Разве человек, каким бы плохим писателем он ни был, не достоин уважения хотя бы за верность своему идеалу и решимость защищать его во что бы то ни стало? Разве славный Ретиф, несмотря на свои нечитабельные романы, не был «одним из наших»? Несомненно. Иначе дон Ригоберто не вспомнил бы его имя во сне о то ли бирманской, то ли сингапурской ножке и не стал бы проводить столько времени в его компании. Дону Ригоберто вдруг стало не по себе. Повеяло холодом. Он так хотел попросить у Лукреции прощения за глупость и жестокость, за то, что год назад повел себя как бессердечный судья из ультрамаринового Веллингтона, приговоривший к четырем годам тюрьмы милую учительницу («Она тоже из наших»), которая приоткрыла — только приоткрыла — новозеландскому Фончито дверь в райские кущи. «Вместо того чтобы ныть и злиться, мне стоило поблагодарить тебя, чудесная нянька». Дон Ригоберто делал это теперь, мерзким дождливым утром, под нескончаемый шум волн, при поддержке верного Ретифа, книжку которого с соблазнительным названием «Ножка Франшетты…» и идиотским подзаголовком «…или Французская сиротка. История занимательная и назидательная» (ему все же хватило ума вставить слово «назидательная») он держал на коленях и бережно, словно пару восхитительных ножек, гладил обложку.

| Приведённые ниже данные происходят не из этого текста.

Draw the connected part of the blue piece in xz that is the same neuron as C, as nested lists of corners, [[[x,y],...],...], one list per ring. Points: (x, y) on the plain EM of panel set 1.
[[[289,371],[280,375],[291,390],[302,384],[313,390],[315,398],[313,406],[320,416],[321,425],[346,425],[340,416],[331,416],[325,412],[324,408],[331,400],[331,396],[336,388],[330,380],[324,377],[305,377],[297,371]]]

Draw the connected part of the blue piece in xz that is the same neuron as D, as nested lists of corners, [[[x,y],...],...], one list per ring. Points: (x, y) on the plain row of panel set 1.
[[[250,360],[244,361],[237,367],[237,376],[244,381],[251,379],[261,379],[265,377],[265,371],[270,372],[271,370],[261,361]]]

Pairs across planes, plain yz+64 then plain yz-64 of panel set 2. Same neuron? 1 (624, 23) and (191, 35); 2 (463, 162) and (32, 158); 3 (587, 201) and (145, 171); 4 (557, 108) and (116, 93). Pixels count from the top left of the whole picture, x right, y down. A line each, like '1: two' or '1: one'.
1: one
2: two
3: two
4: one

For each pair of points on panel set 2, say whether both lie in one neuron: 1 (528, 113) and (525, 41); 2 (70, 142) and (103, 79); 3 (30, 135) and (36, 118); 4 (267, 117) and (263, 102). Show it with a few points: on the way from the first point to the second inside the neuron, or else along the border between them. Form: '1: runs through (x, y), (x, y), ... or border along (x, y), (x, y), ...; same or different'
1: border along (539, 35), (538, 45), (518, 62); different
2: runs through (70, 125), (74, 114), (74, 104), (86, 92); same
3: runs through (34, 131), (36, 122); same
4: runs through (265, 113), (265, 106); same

Знал ли Китс о ножках Лукреции, когда написал: «Beauty is truth, truth is beauty» (эта цитата кочевала из одной тетради в другую)? Безусловно, хоть и не имел счастья ее знать. А когда Ретиф де ла Бретонн в 1769 году, тридцати пяти лет от роду, сочинил и напечатал (судя по всему, с одинаковой скоростью) «Ножку Франшетты», думал ли он о женщине, которая родится спустя почти два века в дикой глуши, именуемой Латинской (надо же) Америкой? Сверяясь со своими записями, дон Ригоберто восстанавливал в памяти фабулу романа. Центральным персонажем этой книжки, до невозможности традиционной и предсказуемой, написанной словно левой ногой (нет, так говорить не надо), была вовсе не юная сиротка Франшетта Флоранжи, а ее дивные ножки — они-то и составляли главную ценность романа, придавали повествованию живость и делали его некоторым подобием произведения искусства. Пожилой опекун Франшетты месье Апатеон поначалу не упускает случая, чтобы приласкать гладкие ножки своей воспитанницы и обуть их в изящные туфельки, а под конец доходит до того, что пытается надругаться над девушкой. Художник Дольсан, славный, кроткий юноша, увидев как-то раз ножку Франшетты в зеленом чулке с вышитой золотой розой, потерял рассудок, стал разбойником и вскоре погиб. Молодой богач Луссанвиль, прежде чем добиться расположения красавицы, похищает ее туфельку и долго находит в ней утешение. Любой мужчина, увидавший ножки Франшетты, — финансист, торговец, рантье, проходимец — теряет голову от страсти и решается на любые безумства, чтобы ими завладеть. По этому поводу автор делает вполне справедливое заключение, которое дон Ригоберто не преминул выписать в тетрадь: «Le joli pie les rendait tous criminels».[119] Что и говорить, красивые ножки кого угодно толкнут на преступление. Сабо, сандалии, ботильоны и туфельки Франшетты, словно магические амулеты, превращали каждую страницу в торжество эротизма.